Hal ini menyebabkan Orang yang pernah mengalami kusta (OYPMK) bisa mengalami gangguan dalam hidupnya seperti gangguan kesejahteraan psikologis, gangguan hubungan sosial dan masalah dengan lingkungan sekitar. Semua gangguan ini membuat mereka sulit hidup di masyarakat.


Mendapat pengalaman yang tak menyenangkan ketika menderita kusta membuat mbak Dhedhe meminta negara bisa mengafirmasi dan mendorong disabilitas agar tidak tertinggal. Mbak Dhedhe meminta pemerintah memberikan peluang untuk bekerja, memberikan skill dan peningkatan kapasitas, termasuk soal hubungan sosial dan pendidikan. 



Selain itu mbak Dhedhe juga mengingatkan pentingnya peran positif dari lingkungan. Keluarga harus terus memberi dukungan dan menguatkan. Pendidikan jangan dihambat karena OYPMK berhak mendapat pendidikan. Dunia kerja juga harus membuka kesempatan untuk para OYPMK. Undang-undang terutama untuk disabilitas di dunia kerja, menyatakan adanya standar dan ketentuan minimal yang diberlakukan untuk menerima 1% (BUMN) dan 2% di perusahaan untuk disabilitas. 


Dr. Mimi Mariani Lusli  Direktur Mimi Institute, mengatakan bahwa bagaimana jika kita gencar melakukan publikasi penjelasan kepada masyarakat, maka stigma negatif itu bisa hilang. Dr. Mimi meminta pemerintah menganggarkan dana pada kementerian untuk bisa melakukan publikasi edukasi mengenai OYPMK. Dengan publikasi gencar maka masyarakat akan sadar. Seperti ketika pandemi, ajakan gencar dan informasi kesehatan tentang pentingnya masker membuat masyarakat sadar dan mau memakai masker untuk pencegahan menular nya Covid 19.
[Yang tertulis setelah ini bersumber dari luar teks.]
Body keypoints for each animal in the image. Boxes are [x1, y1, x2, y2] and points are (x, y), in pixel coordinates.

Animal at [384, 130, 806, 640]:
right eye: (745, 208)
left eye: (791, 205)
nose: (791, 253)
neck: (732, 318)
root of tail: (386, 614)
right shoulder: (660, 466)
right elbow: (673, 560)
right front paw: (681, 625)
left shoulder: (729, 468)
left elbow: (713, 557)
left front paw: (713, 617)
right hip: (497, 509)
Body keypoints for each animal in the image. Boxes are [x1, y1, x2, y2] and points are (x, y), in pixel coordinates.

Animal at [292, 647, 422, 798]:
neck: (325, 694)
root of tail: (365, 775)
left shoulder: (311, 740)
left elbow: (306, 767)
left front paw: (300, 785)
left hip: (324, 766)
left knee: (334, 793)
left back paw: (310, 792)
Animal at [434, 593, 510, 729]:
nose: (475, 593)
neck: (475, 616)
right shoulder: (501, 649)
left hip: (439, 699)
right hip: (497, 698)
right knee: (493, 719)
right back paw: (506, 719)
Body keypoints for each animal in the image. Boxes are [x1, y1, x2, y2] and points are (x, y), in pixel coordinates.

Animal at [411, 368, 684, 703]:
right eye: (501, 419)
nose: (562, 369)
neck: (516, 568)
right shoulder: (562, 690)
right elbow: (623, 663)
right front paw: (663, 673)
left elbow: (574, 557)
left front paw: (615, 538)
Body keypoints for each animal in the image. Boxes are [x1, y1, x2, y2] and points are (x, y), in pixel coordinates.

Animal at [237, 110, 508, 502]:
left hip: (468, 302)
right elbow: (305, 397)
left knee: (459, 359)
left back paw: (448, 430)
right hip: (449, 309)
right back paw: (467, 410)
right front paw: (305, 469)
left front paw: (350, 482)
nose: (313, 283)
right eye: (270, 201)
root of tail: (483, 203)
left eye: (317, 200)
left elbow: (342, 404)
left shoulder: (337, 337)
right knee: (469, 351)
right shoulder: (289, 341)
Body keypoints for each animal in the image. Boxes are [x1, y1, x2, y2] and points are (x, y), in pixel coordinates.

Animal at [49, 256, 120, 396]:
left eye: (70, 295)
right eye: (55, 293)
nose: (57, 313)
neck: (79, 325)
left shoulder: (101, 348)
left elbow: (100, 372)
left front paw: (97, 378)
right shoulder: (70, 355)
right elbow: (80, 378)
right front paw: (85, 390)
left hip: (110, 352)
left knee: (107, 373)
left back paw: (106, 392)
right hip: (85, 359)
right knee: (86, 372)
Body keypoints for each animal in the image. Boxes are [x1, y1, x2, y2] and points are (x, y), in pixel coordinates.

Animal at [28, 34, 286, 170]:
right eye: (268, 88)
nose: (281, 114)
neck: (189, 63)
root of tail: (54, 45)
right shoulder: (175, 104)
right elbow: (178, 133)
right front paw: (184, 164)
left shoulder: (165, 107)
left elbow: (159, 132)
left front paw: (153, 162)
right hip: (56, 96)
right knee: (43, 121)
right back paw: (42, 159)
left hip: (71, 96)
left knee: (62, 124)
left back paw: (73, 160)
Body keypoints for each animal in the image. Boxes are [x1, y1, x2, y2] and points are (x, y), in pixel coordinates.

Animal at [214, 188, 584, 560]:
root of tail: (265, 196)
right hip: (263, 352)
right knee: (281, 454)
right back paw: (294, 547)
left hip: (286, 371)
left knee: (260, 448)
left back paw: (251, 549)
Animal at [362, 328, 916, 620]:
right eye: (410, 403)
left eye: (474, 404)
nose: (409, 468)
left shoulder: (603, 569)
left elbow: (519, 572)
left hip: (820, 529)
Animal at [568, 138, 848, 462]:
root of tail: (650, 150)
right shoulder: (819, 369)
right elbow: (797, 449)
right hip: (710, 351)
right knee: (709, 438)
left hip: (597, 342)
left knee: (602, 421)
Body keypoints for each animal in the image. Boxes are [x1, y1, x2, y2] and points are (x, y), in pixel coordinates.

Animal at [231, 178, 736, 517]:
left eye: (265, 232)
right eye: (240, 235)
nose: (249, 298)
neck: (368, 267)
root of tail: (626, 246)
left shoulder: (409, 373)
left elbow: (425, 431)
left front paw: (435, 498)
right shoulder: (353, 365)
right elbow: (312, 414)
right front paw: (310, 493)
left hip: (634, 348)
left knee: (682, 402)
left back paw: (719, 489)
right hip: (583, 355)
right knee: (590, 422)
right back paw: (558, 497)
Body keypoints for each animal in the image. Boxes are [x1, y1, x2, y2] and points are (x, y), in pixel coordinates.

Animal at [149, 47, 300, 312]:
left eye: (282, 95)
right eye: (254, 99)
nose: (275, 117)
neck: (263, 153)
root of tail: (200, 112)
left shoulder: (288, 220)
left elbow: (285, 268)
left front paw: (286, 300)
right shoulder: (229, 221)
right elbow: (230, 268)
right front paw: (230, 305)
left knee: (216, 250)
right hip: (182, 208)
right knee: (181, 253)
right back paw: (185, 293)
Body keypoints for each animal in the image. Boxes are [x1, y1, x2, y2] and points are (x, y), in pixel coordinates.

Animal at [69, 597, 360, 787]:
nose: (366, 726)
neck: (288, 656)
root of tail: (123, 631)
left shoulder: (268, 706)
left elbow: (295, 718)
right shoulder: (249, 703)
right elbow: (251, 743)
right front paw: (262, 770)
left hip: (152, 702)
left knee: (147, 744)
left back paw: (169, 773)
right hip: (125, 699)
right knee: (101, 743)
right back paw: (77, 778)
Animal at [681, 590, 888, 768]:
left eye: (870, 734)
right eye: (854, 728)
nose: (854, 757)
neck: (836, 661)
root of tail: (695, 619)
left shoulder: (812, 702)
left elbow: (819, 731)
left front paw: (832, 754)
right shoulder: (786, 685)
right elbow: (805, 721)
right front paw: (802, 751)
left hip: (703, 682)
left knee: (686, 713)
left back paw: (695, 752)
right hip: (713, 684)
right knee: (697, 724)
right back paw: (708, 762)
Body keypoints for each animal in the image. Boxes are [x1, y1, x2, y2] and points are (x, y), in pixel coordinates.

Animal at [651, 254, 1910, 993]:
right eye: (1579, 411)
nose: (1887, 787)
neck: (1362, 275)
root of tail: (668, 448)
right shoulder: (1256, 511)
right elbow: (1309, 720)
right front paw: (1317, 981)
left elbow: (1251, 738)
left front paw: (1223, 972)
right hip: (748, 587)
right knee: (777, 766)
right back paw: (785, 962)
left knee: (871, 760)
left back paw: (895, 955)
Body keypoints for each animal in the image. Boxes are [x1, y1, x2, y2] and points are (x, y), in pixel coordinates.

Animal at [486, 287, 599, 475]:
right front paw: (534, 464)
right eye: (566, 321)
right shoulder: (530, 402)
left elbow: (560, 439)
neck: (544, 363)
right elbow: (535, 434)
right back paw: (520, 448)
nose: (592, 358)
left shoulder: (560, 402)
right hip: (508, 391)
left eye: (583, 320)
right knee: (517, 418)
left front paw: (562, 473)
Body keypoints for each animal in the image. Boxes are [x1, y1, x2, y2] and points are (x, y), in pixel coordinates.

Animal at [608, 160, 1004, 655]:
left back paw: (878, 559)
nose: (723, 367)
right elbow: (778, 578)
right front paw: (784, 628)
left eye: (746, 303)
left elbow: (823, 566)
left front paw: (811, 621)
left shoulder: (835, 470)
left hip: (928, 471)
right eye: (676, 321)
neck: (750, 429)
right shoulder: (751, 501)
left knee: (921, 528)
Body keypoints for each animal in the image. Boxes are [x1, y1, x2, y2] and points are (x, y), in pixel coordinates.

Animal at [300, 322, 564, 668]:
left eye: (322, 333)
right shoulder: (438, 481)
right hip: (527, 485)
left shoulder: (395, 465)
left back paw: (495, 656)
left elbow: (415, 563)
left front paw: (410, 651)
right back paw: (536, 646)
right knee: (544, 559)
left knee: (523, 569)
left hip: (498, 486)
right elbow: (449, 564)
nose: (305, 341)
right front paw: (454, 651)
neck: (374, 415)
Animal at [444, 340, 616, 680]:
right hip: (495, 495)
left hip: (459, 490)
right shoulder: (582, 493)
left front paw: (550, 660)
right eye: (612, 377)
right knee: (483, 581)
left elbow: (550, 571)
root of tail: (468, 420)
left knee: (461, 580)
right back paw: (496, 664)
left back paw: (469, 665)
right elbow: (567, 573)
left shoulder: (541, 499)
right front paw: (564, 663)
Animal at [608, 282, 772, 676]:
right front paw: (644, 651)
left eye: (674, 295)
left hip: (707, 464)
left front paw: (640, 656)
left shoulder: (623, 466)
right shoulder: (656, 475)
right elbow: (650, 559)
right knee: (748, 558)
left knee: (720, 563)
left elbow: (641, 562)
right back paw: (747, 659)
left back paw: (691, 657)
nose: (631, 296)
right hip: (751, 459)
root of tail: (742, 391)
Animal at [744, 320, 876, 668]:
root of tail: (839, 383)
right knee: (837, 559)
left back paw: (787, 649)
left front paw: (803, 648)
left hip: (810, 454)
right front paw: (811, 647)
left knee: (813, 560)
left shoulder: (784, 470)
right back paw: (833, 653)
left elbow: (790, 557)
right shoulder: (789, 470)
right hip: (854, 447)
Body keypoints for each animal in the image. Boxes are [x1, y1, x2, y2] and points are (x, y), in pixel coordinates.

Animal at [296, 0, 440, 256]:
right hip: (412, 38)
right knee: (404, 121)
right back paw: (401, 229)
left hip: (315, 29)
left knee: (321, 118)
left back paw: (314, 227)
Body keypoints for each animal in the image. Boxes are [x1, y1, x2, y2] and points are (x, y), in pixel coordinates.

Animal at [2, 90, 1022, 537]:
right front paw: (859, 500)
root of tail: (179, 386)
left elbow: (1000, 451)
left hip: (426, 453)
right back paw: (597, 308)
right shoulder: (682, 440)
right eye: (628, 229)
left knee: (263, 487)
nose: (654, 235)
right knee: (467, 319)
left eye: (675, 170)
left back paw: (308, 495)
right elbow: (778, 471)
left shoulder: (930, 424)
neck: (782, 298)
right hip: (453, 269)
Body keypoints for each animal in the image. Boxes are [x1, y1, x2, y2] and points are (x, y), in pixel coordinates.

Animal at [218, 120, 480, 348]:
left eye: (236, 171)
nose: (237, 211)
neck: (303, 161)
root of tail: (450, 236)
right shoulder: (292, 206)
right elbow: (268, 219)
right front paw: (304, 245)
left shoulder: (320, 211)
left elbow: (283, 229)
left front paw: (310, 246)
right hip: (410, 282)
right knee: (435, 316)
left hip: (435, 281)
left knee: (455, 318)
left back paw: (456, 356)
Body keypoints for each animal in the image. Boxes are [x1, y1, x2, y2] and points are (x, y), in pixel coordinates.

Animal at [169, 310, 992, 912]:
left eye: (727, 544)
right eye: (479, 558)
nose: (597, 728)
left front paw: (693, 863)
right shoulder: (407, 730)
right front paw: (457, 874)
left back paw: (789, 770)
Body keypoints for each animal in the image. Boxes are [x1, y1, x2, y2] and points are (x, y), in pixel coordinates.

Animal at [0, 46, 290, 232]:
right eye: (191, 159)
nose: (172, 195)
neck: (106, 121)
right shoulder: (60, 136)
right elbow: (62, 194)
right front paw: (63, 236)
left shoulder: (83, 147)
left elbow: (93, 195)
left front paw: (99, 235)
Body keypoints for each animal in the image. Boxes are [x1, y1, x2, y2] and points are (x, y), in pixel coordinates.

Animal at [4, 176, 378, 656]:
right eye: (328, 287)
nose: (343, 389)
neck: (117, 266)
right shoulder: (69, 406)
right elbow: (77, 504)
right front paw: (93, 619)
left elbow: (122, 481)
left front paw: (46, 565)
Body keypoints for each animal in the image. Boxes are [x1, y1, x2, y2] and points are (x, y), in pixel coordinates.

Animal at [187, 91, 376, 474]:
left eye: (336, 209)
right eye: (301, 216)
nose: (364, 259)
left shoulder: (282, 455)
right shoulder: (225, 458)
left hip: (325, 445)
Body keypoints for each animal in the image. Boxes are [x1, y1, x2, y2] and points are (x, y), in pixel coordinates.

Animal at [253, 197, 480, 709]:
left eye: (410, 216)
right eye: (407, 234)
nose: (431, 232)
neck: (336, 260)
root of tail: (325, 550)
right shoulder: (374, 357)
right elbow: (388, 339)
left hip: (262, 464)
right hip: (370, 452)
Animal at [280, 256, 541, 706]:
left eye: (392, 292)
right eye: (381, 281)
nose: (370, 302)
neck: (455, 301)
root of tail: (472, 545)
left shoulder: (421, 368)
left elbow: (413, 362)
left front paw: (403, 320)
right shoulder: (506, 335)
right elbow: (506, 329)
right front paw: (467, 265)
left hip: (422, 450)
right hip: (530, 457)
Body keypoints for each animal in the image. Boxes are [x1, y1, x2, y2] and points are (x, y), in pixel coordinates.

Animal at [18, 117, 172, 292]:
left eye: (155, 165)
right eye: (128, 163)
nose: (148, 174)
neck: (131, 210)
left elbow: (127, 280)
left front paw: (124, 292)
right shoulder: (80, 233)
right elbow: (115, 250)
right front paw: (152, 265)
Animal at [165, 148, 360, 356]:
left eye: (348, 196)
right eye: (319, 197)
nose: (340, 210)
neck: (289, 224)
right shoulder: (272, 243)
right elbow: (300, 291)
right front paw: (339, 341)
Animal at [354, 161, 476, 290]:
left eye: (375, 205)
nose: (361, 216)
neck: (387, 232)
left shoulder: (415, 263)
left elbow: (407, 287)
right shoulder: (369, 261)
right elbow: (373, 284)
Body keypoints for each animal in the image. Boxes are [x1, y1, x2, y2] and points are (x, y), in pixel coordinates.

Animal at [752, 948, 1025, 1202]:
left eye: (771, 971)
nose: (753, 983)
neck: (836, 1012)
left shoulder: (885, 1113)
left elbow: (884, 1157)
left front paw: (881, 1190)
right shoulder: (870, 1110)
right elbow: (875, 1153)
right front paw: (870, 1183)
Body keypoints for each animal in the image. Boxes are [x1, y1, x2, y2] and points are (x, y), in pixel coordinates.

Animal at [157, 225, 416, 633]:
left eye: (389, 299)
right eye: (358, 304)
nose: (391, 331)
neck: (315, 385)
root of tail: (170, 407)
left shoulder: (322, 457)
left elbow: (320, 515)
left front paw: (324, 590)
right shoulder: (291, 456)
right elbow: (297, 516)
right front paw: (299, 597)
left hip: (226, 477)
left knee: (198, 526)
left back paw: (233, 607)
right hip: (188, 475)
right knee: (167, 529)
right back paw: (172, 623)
Dr. Mimi juga menyarankan para OYPMK untuk mendekat ke masyarakat dan memberikan edukasi secara langsung. Sementara untuk akses pekerjaan, OYPMK bisa bekerjasama dengan komunitas seperti NLR agar bisa menambah skill sekaligus mendapat support mental dari teman-teman seperjuangan.


Semoga stigma negatif pada OYPMK hilang ya dan OYPMK serta para penyandang disabilitas lainnya bisa memperoleh hak nya sebagai warga negara Indonesia. Sehingga makna kemerdekaan benar-benar bisa dinikmati oleh seluruh warga negara Indonesia.